*PROBLEM DETAILS:*
For the entries below, report every line that includes the word "ankle".

RECORDS PROVIDED Block Start

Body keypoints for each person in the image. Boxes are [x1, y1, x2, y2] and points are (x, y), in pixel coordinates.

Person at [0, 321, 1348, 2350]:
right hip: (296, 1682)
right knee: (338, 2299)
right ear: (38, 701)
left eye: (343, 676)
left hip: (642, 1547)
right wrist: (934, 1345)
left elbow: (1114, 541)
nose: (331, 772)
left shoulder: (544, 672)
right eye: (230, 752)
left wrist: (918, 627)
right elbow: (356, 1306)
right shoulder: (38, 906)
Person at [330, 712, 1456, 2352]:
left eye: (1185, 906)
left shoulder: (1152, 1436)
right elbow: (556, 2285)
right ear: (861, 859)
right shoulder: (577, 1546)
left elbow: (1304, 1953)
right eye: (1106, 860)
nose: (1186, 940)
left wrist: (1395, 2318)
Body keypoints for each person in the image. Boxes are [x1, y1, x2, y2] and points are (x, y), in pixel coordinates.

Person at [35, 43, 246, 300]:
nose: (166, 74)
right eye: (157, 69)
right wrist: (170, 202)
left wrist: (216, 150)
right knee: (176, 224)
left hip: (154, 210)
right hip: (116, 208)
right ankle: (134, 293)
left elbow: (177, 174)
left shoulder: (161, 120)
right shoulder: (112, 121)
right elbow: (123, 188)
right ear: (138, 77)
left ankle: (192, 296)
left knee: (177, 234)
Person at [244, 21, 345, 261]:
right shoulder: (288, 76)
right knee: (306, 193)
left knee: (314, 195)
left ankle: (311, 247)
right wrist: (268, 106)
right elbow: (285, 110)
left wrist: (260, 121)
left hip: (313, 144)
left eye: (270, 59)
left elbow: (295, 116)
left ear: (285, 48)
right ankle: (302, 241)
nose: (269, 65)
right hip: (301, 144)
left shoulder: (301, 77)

RECORDS PROVIDED Block End

*SOLUTION TO THE EXERCISE:*
right ankle: (134, 293)
left ankle: (192, 296)
left ankle: (311, 247)
right ankle: (302, 241)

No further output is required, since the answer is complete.